Rio - A Via Sacra da Rocinha, que acontece hoje, Sexta-feira da Paixão, vai propor uma reflexão sobre a realidade das favelas, morros e periferias do Rio de Janeiro e de todo o país. “Vamos abrir a Via Sacra com a cena de Jesus ainda menino, com a família. Ele estará em caminhão, do tipo pau de arara, representando as crianças que usam um meio de transporte inadequado e perigoso para ir à escola no Nordeste”, diz o diretor do evento, Aurélio Mesquita, ressaltando a forte ligação da Rocinha com o Sertão, de onde vieram muitos de seus habitantes.
Na sequência do espetáculo, haverá outra cena cheia de simbolismos. O julgamento de Cristo por Pôncio Pilatos será realizado com Jesus amarrado a um pelourinho — onde as pessoas eram açoitadas durante a escravidão. A ideia é vincular esta imagem à repressão e aos excessos da polícia, que muitas vezes atinge a juventude das favelas do século 21. “Queremos mostrar que os instrumentos de tortura que vimos em filmes como ‘Tropa de Elite’ são uma realidade no cotidiano”, explica Aurélio.
É a 22ª edição do evento na Rocinha.

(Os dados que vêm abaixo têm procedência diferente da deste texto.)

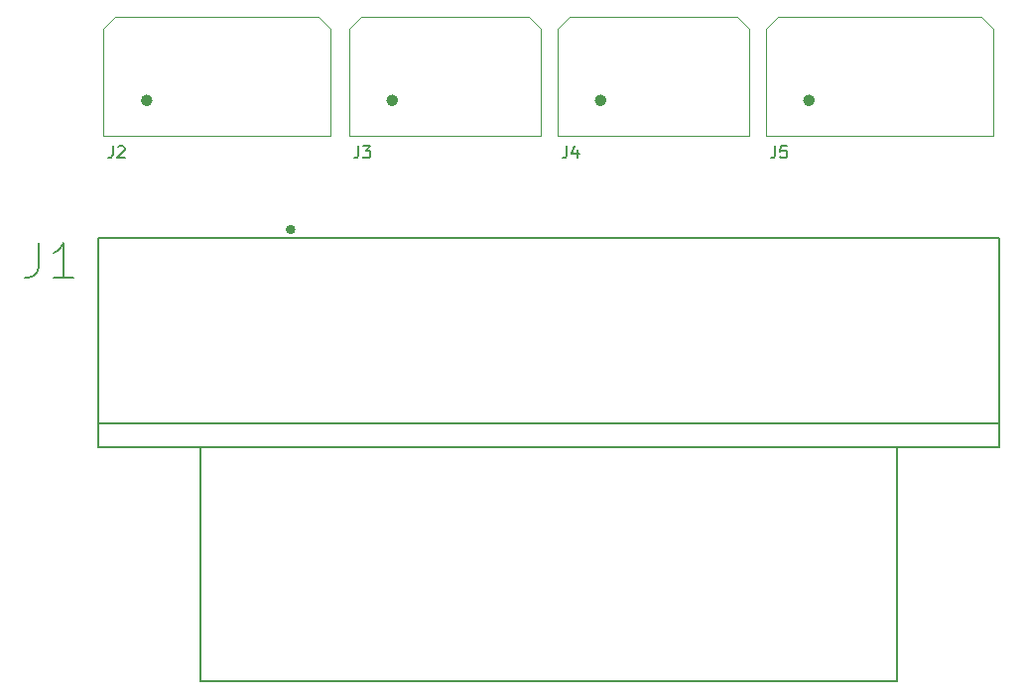
<source format=gbr>
%TF.GenerationSoftware,KiCad,Pcbnew,(5.1.10)-1*%
%TF.CreationDate,2021-10-06T11:40:48+03:00*%
%TF.ProjectId,Connector,436f6e6e-6563-4746-9f72-2e6b69636164,rev?*%
%TF.SameCoordinates,Original*%
%TF.FileFunction,Legend,Top*%
%TF.FilePolarity,Positive*%
%FSLAX46Y46*%
G04 Gerber Fmt 4.6, Leading zero omitted, Abs format (unit mm)*
G04 Created by KiCad (PCBNEW (5.1.10)-1) date 2021-10-06 11:40:48*
%MOMM*%
%LPD*%
G01*
G04 APERTURE LIST*
%ADD10C,0.500000*%
%ADD11C,0.127000*%
%ADD12C,0.400000*%
%ADD13C,0.120000*%
%ADD14C,0.150000*%
G04 APERTURE END LIST*
D10*
X151975000Y-107720000D02*
G75*
G03*
X151975000Y-107720000I-250000J0D01*
G01*
X134195000Y-107720000D02*
G75*
G03*
X134195000Y-107720000I-250000J0D01*
G01*
X116415000Y-107720000D02*
G75*
G03*
X116415000Y-107720000I-250000J0D01*
G01*
X95460000Y-107720000D02*
G75*
G03*
X95460000Y-107720000I-250000J0D01*
G01*
D11*
%TO.C,J1*%
X91050000Y-119450000D02*
X167950000Y-119450000D01*
X167950000Y-119450000D02*
X167950000Y-137300000D01*
X167950000Y-137300000D02*
X91050000Y-137300000D01*
X91050000Y-137300000D02*
X91050000Y-119450000D01*
X99800000Y-137430000D02*
X99800000Y-157350000D01*
X99800000Y-157350000D02*
X159200000Y-157350000D01*
X159200000Y-157350000D02*
X159200000Y-137430000D01*
D12*
X107700000Y-118746000D02*
G75*
G03*
X107700000Y-118746000I-200000J0D01*
G01*
D11*
X91050000Y-135300000D02*
X167950000Y-135300000D01*
D13*
%TO.C,J4*%
X130260000Y-110725000D02*
X130260000Y-101595000D01*
X130260000Y-101595000D02*
X131260000Y-100595000D01*
X131260000Y-100595000D02*
X145630000Y-100595000D01*
X145630000Y-100595000D02*
X146630000Y-101595000D01*
X146630000Y-101595000D02*
X146630000Y-110725000D01*
X146630000Y-110725000D02*
X130260000Y-110725000D01*
%TO.C,J3*%
X112480000Y-110725000D02*
X112480000Y-101595000D01*
X112480000Y-101595000D02*
X113480000Y-100595000D01*
X113480000Y-100595000D02*
X127850000Y-100595000D01*
X127850000Y-100595000D02*
X128850000Y-101595000D01*
X128850000Y-101595000D02*
X128850000Y-110725000D01*
X128850000Y-110725000D02*
X112480000Y-110725000D01*
%TO.C,J5*%
X148040000Y-110725000D02*
X148040000Y-101595000D01*
X148040000Y-101595000D02*
X149040000Y-100595000D01*
X149040000Y-100595000D02*
X166410000Y-100595000D01*
X166410000Y-100595000D02*
X167410000Y-101595000D01*
X167410000Y-101595000D02*
X167410000Y-110725000D01*
X167410000Y-110725000D02*
X148040000Y-110725000D01*
%TO.C,J2*%
X91525000Y-110725000D02*
X91525000Y-101595000D01*
X91525000Y-101595000D02*
X92525000Y-100595000D01*
X92525000Y-100595000D02*
X109895000Y-100595000D01*
X109895000Y-100595000D02*
X110895000Y-101595000D01*
X110895000Y-101595000D02*
X110895000Y-110725000D01*
X110895000Y-110725000D02*
X91525000Y-110725000D01*
%TO.C,J1*%
D14*
X85998551Y-119854762D02*
X85998551Y-122000724D01*
X85855487Y-122429916D01*
X85569359Y-122716044D01*
X85140166Y-122859108D01*
X84854038Y-122859108D01*
X89002897Y-122859108D02*
X87286128Y-122859108D01*
X88144512Y-122859108D02*
X88144512Y-119854762D01*
X87858384Y-120283955D01*
X87572256Y-120570083D01*
X87286128Y-120713147D01*
%TO.C,J4*%
X131071666Y-111617380D02*
X131071666Y-112331666D01*
X131024047Y-112474523D01*
X130928809Y-112569761D01*
X130785952Y-112617380D01*
X130690714Y-112617380D01*
X131976428Y-111950714D02*
X131976428Y-112617380D01*
X131738333Y-111569761D02*
X131500238Y-112284047D01*
X132119285Y-112284047D01*
%TO.C,J3*%
X113291666Y-111617380D02*
X113291666Y-112331666D01*
X113244047Y-112474523D01*
X113148809Y-112569761D01*
X113005952Y-112617380D01*
X112910714Y-112617380D01*
X113672619Y-111617380D02*
X114291666Y-111617380D01*
X113958333Y-111998333D01*
X114101190Y-111998333D01*
X114196428Y-112045952D01*
X114244047Y-112093571D01*
X114291666Y-112188809D01*
X114291666Y-112426904D01*
X114244047Y-112522142D01*
X114196428Y-112569761D01*
X114101190Y-112617380D01*
X113815476Y-112617380D01*
X113720238Y-112569761D01*
X113672619Y-112522142D01*
%TO.C,J5*%
X148851666Y-111617380D02*
X148851666Y-112331666D01*
X148804047Y-112474523D01*
X148708809Y-112569761D01*
X148565952Y-112617380D01*
X148470714Y-112617380D01*
X149804047Y-111617380D02*
X149327857Y-111617380D01*
X149280238Y-112093571D01*
X149327857Y-112045952D01*
X149423095Y-111998333D01*
X149661190Y-111998333D01*
X149756428Y-112045952D01*
X149804047Y-112093571D01*
X149851666Y-112188809D01*
X149851666Y-112426904D01*
X149804047Y-112522142D01*
X149756428Y-112569761D01*
X149661190Y-112617380D01*
X149423095Y-112617380D01*
X149327857Y-112569761D01*
X149280238Y-112522142D01*
%TO.C,J2*%
X92336666Y-111617380D02*
X92336666Y-112331666D01*
X92289047Y-112474523D01*
X92193809Y-112569761D01*
X92050952Y-112617380D01*
X91955714Y-112617380D01*
X92765238Y-111712619D02*
X92812857Y-111665000D01*
X92908095Y-111617380D01*
X93146190Y-111617380D01*
X93241428Y-111665000D01*
X93289047Y-111712619D01*
X93336666Y-111807857D01*
X93336666Y-111903095D01*
X93289047Y-112045952D01*
X92717619Y-112617380D01*
X93336666Y-112617380D01*
%TD*%
M02*

</source>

À frente do espetáculo desde seu primeiro ato, em 1992, Aurélio diz que o caso do pedreiro Amarildo Souza, morto pela polícia no ano passado, não será citado diretamente. “Ele é um caso emblemático nesta questão de tortura em comunidades, então, neste contexto, seu caso será relembrado”.
Patrocínio
Após realizarem o espetáculo via Lei de Incentivo à Cultura nos últimos anos, os organizadores tiveram problemas para arrecadar fundos em 2014. Segundo Mesquita, seu grupo não conseguiu a Declaração de Patrocínio, em que uma empresa se compromete a bancar o espetáculo. Assim, ficou impedido de concorrer aos editais da Secretaria Estadual de Cultura. Mas o órgão conseguiu solucionar o problema: “A secretaria pagou toda a parte técnica e burocrática, mas o valor ficou abaixo do que pediríamos pela Lei de Incentivo”.
Agitador cultural de uma localidade muitas vezes esquecida pelo poder público, Aurélio Mesquita pretende que o evento marcado para 20h e que vai percorrer 2,7 quilômetros entre o Largo do Boiadeiro e a Paróquia de Nossa Senhora da Boa Viagem, ajude a mudar a realidade de uma população que, como diz um antigo samba, já está livre do açoite da senzala, mas segue presa na miséria da favela.